===== Dataset
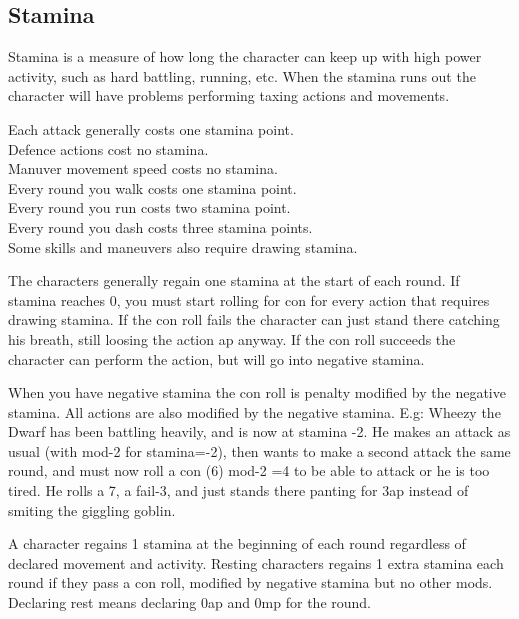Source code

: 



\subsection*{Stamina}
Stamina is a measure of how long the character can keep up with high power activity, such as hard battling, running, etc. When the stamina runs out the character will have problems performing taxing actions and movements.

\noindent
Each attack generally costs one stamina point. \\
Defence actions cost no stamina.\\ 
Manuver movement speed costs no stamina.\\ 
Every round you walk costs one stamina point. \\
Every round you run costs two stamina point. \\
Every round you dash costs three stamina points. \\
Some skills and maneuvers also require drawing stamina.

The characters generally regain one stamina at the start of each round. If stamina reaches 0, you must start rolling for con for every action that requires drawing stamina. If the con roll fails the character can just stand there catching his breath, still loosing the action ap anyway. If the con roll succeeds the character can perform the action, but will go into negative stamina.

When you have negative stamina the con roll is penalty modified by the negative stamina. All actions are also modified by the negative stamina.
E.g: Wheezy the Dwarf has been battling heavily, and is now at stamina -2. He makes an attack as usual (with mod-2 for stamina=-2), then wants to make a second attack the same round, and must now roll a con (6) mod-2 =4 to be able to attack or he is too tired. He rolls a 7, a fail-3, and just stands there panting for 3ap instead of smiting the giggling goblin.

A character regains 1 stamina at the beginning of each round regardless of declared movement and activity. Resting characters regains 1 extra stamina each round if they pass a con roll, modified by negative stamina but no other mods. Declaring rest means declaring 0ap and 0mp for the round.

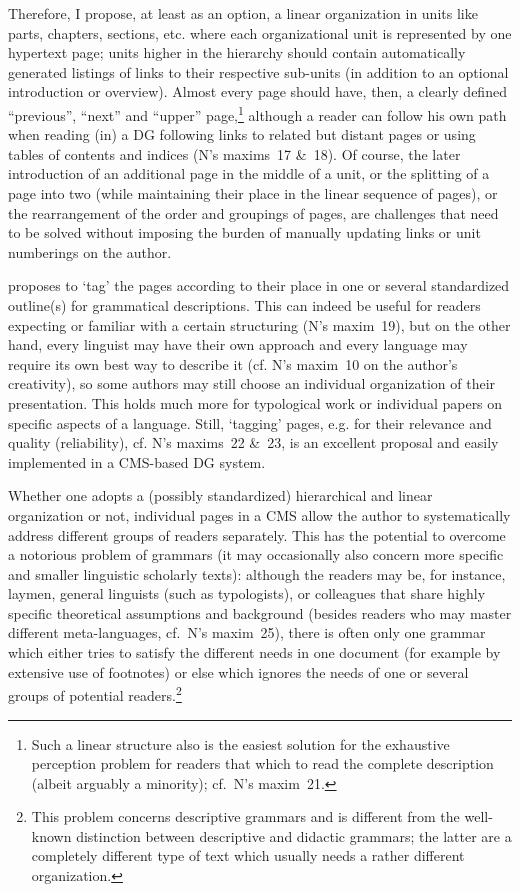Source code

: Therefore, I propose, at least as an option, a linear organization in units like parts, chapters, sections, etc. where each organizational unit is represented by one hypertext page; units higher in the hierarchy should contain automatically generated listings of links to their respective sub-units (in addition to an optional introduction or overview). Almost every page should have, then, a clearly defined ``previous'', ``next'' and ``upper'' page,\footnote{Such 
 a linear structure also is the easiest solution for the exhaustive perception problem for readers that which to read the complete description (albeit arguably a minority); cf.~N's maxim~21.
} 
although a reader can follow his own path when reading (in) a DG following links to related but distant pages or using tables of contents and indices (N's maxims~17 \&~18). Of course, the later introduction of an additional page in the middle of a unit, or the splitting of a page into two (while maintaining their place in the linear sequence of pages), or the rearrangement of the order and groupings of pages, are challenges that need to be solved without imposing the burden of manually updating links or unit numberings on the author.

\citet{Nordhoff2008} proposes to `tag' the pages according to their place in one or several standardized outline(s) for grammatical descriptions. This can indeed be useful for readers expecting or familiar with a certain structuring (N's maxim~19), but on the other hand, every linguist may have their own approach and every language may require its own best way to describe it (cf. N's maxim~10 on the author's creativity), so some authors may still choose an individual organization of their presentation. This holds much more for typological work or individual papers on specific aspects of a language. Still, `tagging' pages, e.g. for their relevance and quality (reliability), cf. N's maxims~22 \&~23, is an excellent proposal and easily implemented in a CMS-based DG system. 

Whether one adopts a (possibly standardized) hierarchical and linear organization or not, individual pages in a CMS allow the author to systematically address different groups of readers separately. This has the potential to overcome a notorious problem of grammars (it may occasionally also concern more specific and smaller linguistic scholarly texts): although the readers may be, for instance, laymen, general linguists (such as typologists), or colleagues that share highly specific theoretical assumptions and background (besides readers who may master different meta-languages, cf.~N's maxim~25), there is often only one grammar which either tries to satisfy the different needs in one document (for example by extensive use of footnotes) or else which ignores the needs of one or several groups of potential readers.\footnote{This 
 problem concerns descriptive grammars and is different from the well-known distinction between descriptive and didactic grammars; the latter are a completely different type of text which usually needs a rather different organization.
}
==========
=== Aim of the exercise ===
Every record above must be given again exactly; drop the pictures.

=== Exercise answer ===
Source code

: 



\subsection*{Stamina}
Stamina is a measure of how long the character can keep up with high power activity, such as hard battling, running, etc. When the stamina runs out the character will have problems performing taxing actions and movements.

\noindent
Each attack generally costs one stamina point. \\
Defence actions cost no stamina.\\ 
Manuver movement speed costs no stamina.\\ 
Every round you walk costs one stamina point. \\
Every round you run costs two stamina point. \\
Every round you dash costs three stamina points. \\
Some skills and maneuvers also require drawing stamina.

The characters generally regain one stamina at the start of each round. If stamina reaches 0, you must start rolling for con for every action that requires drawing stamina. If the con roll fails the character can just stand there catching his breath, still loosing the action ap anyway. If the con roll succeeds the character can perform the action, but will go into negative stamina.

When you have negative stamina the con roll is penalty modified by the negative stamina. All actions are also modified by the negative stamina.
E.g: Wheezy the Dwarf has been battling heavily, and is now at stamina -2. He makes an attack as usual (with mod-2 for stamina=-2), then wants to make a second attack the same round, and must now roll a con (6) mod-2 =4 to be able to attack or he is too tired. He rolls a 7, a fail-3, and just stands there panting for 3ap instead of smiting the giggling goblin.

A character regains 1 stamina at the beginning of each round regardless of declared movement and activity. Resting characters regains 1 extra stamina each round if they pass a con roll, modified by negative stamina but no other mods. Declaring rest means declaring 0ap and 0mp for the round.

Source code

: Therefore, I propose, at least as an option, a linear organization in units like parts, chapters, sections, etc. where each organizational unit is represented by one hypertext page; units higher in the hierarchy should contain automatically generated listings of links to their respective sub-units (in addition to an optional introduction or overview). Almost every page should have, then, a clearly defined ``previous'', ``next'' and ``upper'' page,\footnote{Such 
 a linear structure also is the easiest solution for the exhaustive perception problem for readers that which to read the complete description (albeit arguably a minority); cf.~N's maxim~21.
} 
although a reader can follow his own path when reading (in) a DG following links to related but distant pages or using tables of contents and indices (N's maxims~17 \&~18). Of course, the later introduction of an additional page in the middle of a unit, or the splitting of a page into two (while maintaining their place in the linear sequence of pages), or the rearrangement of the order and groupings of pages, are challenges that need to be solved without imposing the burden of manually updating links or unit numberings on the author.

\citet{Nordhoff2008} proposes to `tag' the pages according to their place in one or several standardized outline(s) for grammatical descriptions. This can indeed be useful for readers expecting or familiar with a certain structuring (N's maxim~19), but on the other hand, every linguist may have their own approach and every language may require its own best way to describe it (cf. N's maxim~10 on the author's creativity), so some authors may still choose an individual organization of their presentation. This holds much more for typological work or individual papers on specific aspects of a language. Still, `tagging' pages, e.g. for their relevance and quality (reliability), cf. N's maxims~22 \&~23, is an excellent proposal and easily implemented in a CMS-based DG system. 

Whether one adopts a (possibly standardized) hierarchical and linear organization or not, individual pages in a CMS allow the author to systematically address different groups of readers separately. This has the potential to overcome a notorious problem of grammars (it may occasionally also concern more specific and smaller linguistic scholarly texts): although the readers may be, for instance, laymen, general linguists (such as typologists), or colleagues that share highly specific theoretical assumptions and background (besides readers who may master different meta-languages, cf.~N's maxim~25), there is often only one grammar which either tries to satisfy the different needs in one document (for example by extensive use of footnotes) or else which ignores the needs of one or several groups of potential readers.\footnote{This 
 problem concerns descriptive grammars and is different from the well-known distinction between descriptive and didactic grammars; the latter are a completely different type of text which usually needs a rather different organization.
}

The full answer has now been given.